- **EXTRAIT À LIRE**
------------------------------
Fatigué de ses nombreuses aventures, John Rambo s’est retiré dans le nord de la Thaïlande où il essaye de vivre en paix. La pêche et la capture de serpents venimeux lui donnent de quoi vivre. Il se tient à l’écart de la guerre civile qui se déroule non loin de là, sur la frontière de la Thaïlande et de la Birmanie. Mais les événements le poussent, bien malgré lui, à entrer à nouveau dans les conflits qui secouent le monde. Un groupe de volontaires humanitaires d’inspiration chrétienne, menés par le docteur Michael Burnett et par sa fiancée, Sarah Miller, lui demande de le conduire dans la zone de combats où les Karens de Birmanie, un peuple de fermiers et de paysans, luttent contre l’oppression des militaires birmans, qui exercent une répression impitoyable. D’abord réticent, Rambo accepte finalement de les conduire de l’autre côté de la frontière. Deux semaines plus tard, le pasteur Arthur Marsh lui apprend que les volontaires sont tombés entre les mains de soldats sanguinaires. Alors, avec un petit groupe de mercenaires, Rambo décide d’aller les libérer...
------------------------------
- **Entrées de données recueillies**
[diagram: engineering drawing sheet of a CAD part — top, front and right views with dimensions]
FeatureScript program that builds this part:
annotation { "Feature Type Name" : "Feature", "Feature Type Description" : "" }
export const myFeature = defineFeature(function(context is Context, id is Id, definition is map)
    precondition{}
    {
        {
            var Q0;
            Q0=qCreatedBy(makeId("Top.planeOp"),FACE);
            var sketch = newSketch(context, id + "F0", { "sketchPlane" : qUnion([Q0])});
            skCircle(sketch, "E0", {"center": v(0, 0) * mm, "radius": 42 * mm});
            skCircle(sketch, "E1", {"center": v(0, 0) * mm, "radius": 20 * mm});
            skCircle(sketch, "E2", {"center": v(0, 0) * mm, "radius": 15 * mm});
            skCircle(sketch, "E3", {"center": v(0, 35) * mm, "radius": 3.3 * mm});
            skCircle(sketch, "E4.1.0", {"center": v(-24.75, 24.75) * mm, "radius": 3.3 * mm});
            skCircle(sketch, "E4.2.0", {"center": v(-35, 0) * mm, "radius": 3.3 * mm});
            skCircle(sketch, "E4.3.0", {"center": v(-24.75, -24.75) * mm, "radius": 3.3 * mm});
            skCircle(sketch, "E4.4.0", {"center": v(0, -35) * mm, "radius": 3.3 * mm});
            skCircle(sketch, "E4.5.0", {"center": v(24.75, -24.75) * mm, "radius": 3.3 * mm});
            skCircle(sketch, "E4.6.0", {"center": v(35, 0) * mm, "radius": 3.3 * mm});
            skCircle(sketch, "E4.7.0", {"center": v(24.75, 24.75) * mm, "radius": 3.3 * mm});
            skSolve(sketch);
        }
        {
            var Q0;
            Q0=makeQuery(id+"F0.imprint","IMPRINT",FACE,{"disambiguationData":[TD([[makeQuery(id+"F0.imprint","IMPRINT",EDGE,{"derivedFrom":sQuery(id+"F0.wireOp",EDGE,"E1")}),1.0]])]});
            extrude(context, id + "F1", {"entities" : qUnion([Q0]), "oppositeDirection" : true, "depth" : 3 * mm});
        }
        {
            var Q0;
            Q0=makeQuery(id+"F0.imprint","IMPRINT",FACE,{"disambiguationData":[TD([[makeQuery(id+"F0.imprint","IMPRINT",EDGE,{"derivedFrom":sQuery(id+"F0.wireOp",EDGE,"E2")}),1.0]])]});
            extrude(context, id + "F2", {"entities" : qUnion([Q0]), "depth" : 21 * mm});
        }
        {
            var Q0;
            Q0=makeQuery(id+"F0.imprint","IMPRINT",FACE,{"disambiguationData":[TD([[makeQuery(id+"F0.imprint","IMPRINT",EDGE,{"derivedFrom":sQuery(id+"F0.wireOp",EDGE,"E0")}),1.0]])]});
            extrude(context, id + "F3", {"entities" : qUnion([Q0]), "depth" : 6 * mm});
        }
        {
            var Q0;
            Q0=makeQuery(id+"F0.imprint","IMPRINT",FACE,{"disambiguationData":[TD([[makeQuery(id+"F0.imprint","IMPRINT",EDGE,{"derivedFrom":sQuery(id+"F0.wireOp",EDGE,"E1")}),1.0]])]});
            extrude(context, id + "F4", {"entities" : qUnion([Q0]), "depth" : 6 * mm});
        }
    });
------------------------------
D'après l'extrait, quelles activités permettent à Rambo de vivre dans le nord de la Thaïlande ? Veuillez vous appuyer uniquement sur l'extrait.

- **RÉPONSE ATTENDUE**
La pêche et la capture de serpents venimeux.